Problems:
1. Answer these from the passage on industrial real estate:
(a) What was the industrial vacancy rate in 2009, according to the summer 2013 report?
(b) From what city did Wilson give her telephone interview?
(c) What were rental rates per square foot at the bottom of the market?
2. From the passage on industrial real estate, pull out the stretch from "Wilson said because" through "what is happening." and copy it word for word.
3. Write what comes next in the passage on industrial real estate, picking up after its final sentence.

Excerpted passage:
☆ ☆ ☆ ☆ ☆
Their summer 2013 report indicates industrial vacancy rates have improved from 21 percent to about 7 percent since 2009, which led them to write about being “in the midst of the Great Recovery.”

Wilson said because business currently is brisk, to say the least, it is unlikely there will be time to update area vacancy-rate figures for Coldwell Banker for a while.

“We’re just too slammed right now,” she said in a telephone interview Thursday from Reno.

She was pumped about both the pace of recovery in industrial properties during the past three years and what it means.

“That’s a huge improvement,” she said of the post-2009 vacancy data. But she said despite the pickup in business, it appears too early in the cycle for industrial construction of any significant quantity.

Bonkowski said that’s the down side of the current market: there is less to show prospective owners as vacancy dwindles. He said data from Mound House, just east of Carson City, shows what is happening.

“We’ve seen the rent concessions going away,” he said, “and the rates are creeping up.”

At the top before the recession, he said, rental rates were about 45 cents per square foot; at the bottom they were 25 cents, and now they are in the 35- to 37-cents range.
☆ ☆ ☆ ☆ ☆
Supplied material:
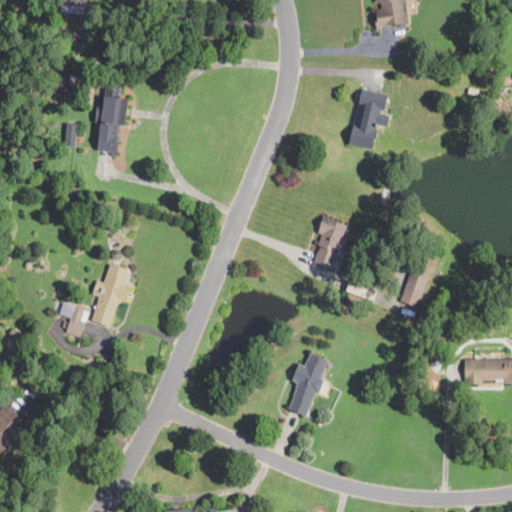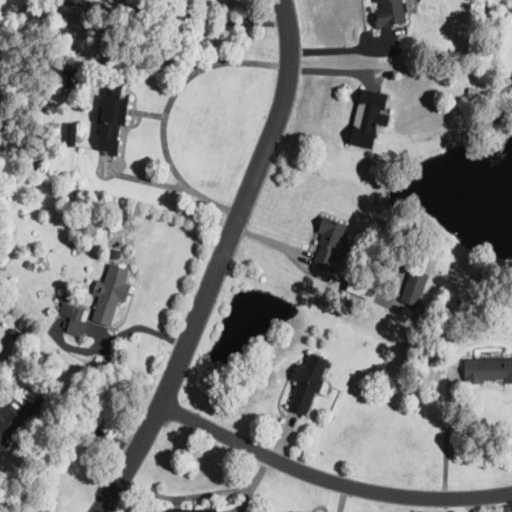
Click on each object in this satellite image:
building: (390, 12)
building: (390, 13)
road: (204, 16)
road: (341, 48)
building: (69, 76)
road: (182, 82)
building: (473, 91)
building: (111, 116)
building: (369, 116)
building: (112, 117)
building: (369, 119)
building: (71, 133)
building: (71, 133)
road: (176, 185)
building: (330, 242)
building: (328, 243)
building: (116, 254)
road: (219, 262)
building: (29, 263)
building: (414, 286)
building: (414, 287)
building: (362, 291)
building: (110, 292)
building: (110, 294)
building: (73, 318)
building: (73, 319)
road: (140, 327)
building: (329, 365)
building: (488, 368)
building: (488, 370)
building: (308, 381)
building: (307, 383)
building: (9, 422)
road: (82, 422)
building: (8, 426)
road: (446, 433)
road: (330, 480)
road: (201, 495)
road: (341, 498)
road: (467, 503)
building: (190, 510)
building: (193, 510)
☆ ☆ ☆ ☆ ☆
Answers for the tasks:
1.
(a) 21 percent
(b) Reno
(c) 25 cents

2.
Wilson said because business currently is brisk, to say the least, it is unlikely there will be time to update area vacancy-rate figures for Coldwell Banker for a while.

“We’re just too slammed right now,” she said in a telephone interview Thursday from Reno.

She was pumped about both the pace of recovery in industrial properties during the past three years and what it means.

“That’s a huge improvement,” she said of the post-2009 vacancy data. But she said despite the pickup in business, it appears too early in the cycle for industrial construction of any significant quantity.

Bonkowski said that’s the down side of the current market: there is less to show prospective owners as vacancy dwindles. He said data from Mound House, just east of Carson City, shows what is happening.

3.
In their written report, Wilson and Bonkowski said they are telling customers it is time to buy industrial property, just as they were telling them in 2007 to sell. They also said the improvement is a harbinger of recovery in other economic arenas.

“When the industrial sector recovers first, that means we are creating primary jobs, which means office and retail jobs will follow,” their report said.

The pair also reported that buying industrial property now makes sense because, “barring a major catastrophe (a new war, another terrorist attack on U.S. soil), we can all but guarantee that prices will increase over the coming year, and then continue to increase over the following three to five years.”

The multi-family housing market also is “finally recovering,” their report indicated. It cited the April sale of the 176-unit Parkway Manor apartment complex in Carson City.